Modern data technologies have made it possible for us to derive considerable value from personal data. Many of the services that we have come to rely on today—the recommendation engines that suggest books for us to read and movies for us to watch, the navigation systems that alert us to leave earlier than planned when congestion starts to build up on a route to our next meeting, and the tools that make it possible for us to search through photos in our digital libraries to find the people or things we’re looking for—all use personal information that we have contributed to assist us in ways that have become so much part of our modern lives that we will struggle to function without them.
Privacy regulations based on limiting the availability of personal data at all costs also reduce the availability of this data for beneficial ancillary uses.
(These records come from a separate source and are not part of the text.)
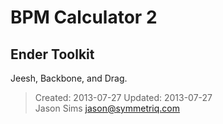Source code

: # BPM Calculator 2
## Ender Toolkit

Jeesh, Backbone, and Drag.

> Created: 2013-07-27
> Updated: 2013-07-27	 
> Jason Sims <jason@symmetriq.com>
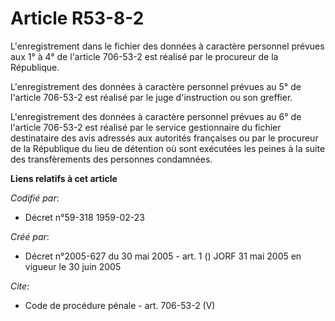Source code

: # Article R53-8-2

L'enregistrement dans le fichier des données à caractère personnel prévues aux 1° à 4° de l'article 706-53-2 est réalisé par
le procureur de la République. 

L'enregistrement des données à caractère personnel prévues au 5° de l'article 706-53-2 est réalisé par le juge d'instruction
ou son greffier. 

L'enregistrement des données à caractère personnel prévues au 6° de l'article 706-53-2 est réalisé par le service
gestionnaire du fichier destinataire des avis adressés aux autorités françaises ou par le procureur de la République du lieu
de détention où sont exécutées les peines à la suite des transfèrements des personnes condamnées.

**Liens relatifs à cet article**

_Codifié par_:

  - Décret n°59-318 1959-02-23

_Créé par_:

  - Décret n°2005-627 du 30 mai 2005 - art. 1 () JORF 31 mai 2005 en vigueur le  30 juin 2005

_Cite_:

  - Code de procédure pénale - art. 706-53-2 (V)
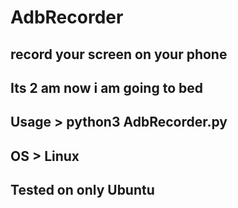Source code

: # AdbRecorder
record your screen on your phone
-------------------
Its 2 am now i am going to bed
-------------------
Usage > python3 AdbRecorder.py
-
OS > Linux
-
Tested on only Ubuntu
-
Rather than applying such absolute restrictions would we not be better served by an alternate regulatory framework that achieves both ends?
The Policy Dial
Regulators need to appreciate the reciprocal relationship that exists between data protection and innovation. They need to acknowledge that when data regulations favour privacy, they often do so at the cost of innovation. And vice versa.
This, I have found, is a surprisingly difficult concept to digest. Policy makers who believe that regulation can fix everything are convinced that they can draft regulations that both protect privacy and enable innovation. While that may be true, unless they recognise the reciprocity inherent in the relationship they will not be able to appreciate how the rules they impose to improve the effectiveness of the one will degrade the enjoyment of the other.
For policy makers such as these, I find it helpful to illustrate my point with a metaphor. I ask them to visualise a dial that they can adjust—with innovation at one end and privacy at the other. I tell them they need to set the dial at the precise spot between these two extremes that results in the most appropriate regulation. Anything they do will be at the cost of something else and there is no way, no matter how hard they try, that they will ever be able to achieve either one unless they are willing to sacrifice the other.
This metaphor, I find, is a useful way to describe the art of policy making - which is, after all, the art of finding the right balance.